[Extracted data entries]
-------

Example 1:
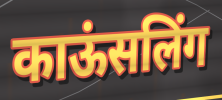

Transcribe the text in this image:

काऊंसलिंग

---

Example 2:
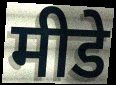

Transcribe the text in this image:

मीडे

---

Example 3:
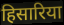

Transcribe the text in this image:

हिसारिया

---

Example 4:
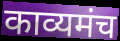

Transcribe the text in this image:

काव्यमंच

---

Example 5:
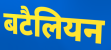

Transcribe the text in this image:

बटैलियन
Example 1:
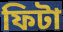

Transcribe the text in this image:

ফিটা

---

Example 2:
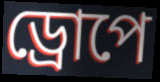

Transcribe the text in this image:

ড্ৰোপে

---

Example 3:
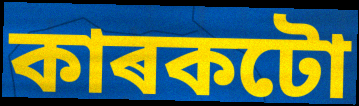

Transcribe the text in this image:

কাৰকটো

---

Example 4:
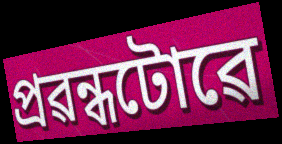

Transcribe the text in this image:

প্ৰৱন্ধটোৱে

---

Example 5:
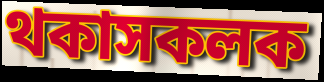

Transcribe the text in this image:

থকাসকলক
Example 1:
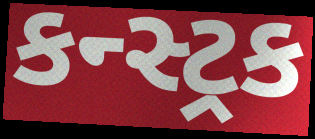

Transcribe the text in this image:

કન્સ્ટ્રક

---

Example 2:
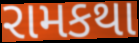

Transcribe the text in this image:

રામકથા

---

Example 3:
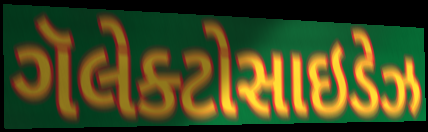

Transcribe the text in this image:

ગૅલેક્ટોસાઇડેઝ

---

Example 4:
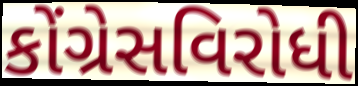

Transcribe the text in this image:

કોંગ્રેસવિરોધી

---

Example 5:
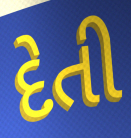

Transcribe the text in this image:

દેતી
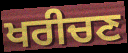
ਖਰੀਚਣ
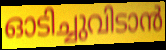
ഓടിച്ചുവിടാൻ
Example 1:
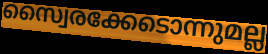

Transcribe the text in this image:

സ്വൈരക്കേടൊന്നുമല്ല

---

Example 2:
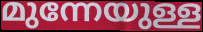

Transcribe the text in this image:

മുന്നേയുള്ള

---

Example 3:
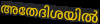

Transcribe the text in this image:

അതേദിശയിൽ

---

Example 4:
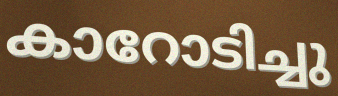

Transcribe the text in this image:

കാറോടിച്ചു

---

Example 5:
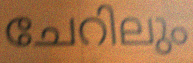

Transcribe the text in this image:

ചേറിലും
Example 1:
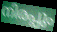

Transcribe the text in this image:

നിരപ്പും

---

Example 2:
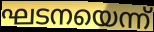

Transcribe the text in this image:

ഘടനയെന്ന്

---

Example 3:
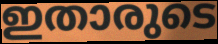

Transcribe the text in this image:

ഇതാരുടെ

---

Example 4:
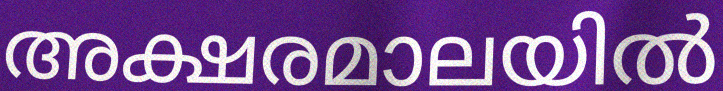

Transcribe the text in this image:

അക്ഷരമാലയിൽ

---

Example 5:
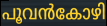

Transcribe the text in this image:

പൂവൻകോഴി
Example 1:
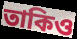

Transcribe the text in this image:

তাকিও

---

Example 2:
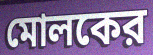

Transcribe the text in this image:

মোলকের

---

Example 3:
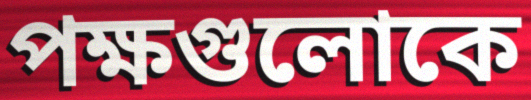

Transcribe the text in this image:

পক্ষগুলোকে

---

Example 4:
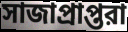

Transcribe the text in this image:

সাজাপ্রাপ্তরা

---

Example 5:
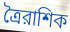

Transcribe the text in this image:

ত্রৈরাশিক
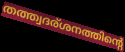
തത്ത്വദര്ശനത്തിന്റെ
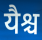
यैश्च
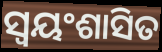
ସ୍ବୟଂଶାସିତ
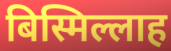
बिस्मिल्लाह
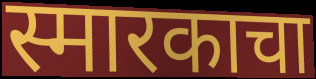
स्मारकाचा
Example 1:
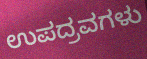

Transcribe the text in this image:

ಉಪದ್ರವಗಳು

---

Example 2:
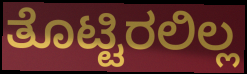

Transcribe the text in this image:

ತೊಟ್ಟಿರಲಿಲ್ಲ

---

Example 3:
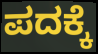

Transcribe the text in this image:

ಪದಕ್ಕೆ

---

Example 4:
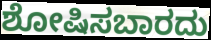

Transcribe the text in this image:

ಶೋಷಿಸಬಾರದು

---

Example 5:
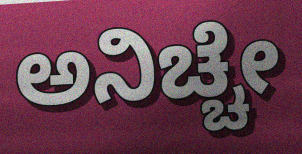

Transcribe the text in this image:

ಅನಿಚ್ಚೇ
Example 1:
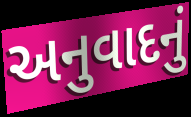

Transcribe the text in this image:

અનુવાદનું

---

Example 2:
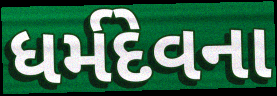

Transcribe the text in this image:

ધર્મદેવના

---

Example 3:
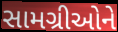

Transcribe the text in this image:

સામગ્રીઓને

-------

Can you print, word for word, everything from the start of the items down to the line containing "ತೊಟ್ಟಿರಲಿಲ್ಲ", with both ends included and the pictures left out?

■ Problem solution:
Example 1:

Transcribe the text in this image:

काऊंसलिंग

---

Example 2:

Transcribe the text in this image:

मीडे

---

Example 3:

Transcribe the text in this image:

हिसारिया

---

Example 4:

Transcribe the text in this image:

काव्यमंच

---

Example 5:

Transcribe the text in this image:

बटैलियन
Example 1:

Transcribe the text in this image:

ফিটা

---

Example 2:

Transcribe the text in this image:

ড্ৰোপে

---

Example 3:

Transcribe the text in this image:

কাৰকটো

---

Example 4:

Transcribe the text in this image:

প্ৰৱন্ধটোৱে

---

Example 5:

Transcribe the text in this image:

থকাসকলক
Example 1:

Transcribe the text in this image:

કન્સ્ટ્રક

---

Example 2:

Transcribe the text in this image:

રામકથા

---

Example 3:

Transcribe the text in this image:

ગૅલેક્ટોસાઇડેઝ

---

Example 4:

Transcribe the text in this image:

કોંગ્રેસવિરોધી

---

Example 5:

Transcribe the text in this image:

દેતી
ਖਰੀਚਣ
ഓടിച്ചുവിടാൻ
Example 1:

Transcribe the text in this image:

സ്വൈരക്കേടൊന്നുമല്ല

---

Example 2:

Transcribe the text in this image:

മുന്നേയുള്ള

---

Example 3:

Transcribe the text in this image:

അതേദിശയിൽ

---

Example 4:

Transcribe the text in this image:

കാറോടിച്ചു

---

Example 5:

Transcribe the text in this image:

ചേറിലും
Example 1:

Transcribe the text in this image:

നിരപ്പും

---

Example 2:

Transcribe the text in this image:

ഘടനയെന്ന്

---

Example 3:

Transcribe the text in this image:

ഇതാരുടെ

---

Example 4:

Transcribe the text in this image:

അക്ഷരമാലയിൽ

---

Example 5:

Transcribe the text in this image:

പൂവൻകോഴി
Example 1:

Transcribe the text in this image:

তাকিও

---

Example 2:

Transcribe the text in this image:

মোলকের

---

Example 3:

Transcribe the text in this image:

পক্ষগুলোকে

---

Example 4:

Transcribe the text in this image:

সাজাপ্রাপ্তরা

---

Example 5:

Transcribe the text in this image:

ত্রৈরাশিক
തത്ത്വദര്ശനത്തിന്റെ
यैश्च
ସ୍ବୟଂଶାସିତ
बिस्मिल्लाह
स्मारकाचा
Example 1:

Transcribe the text in this image:

ಉಪದ್ರವಗಳು

---

Example 2:

Transcribe the text in this image:

ತೊಟ್ಟಿರಲಿಲ್ಲ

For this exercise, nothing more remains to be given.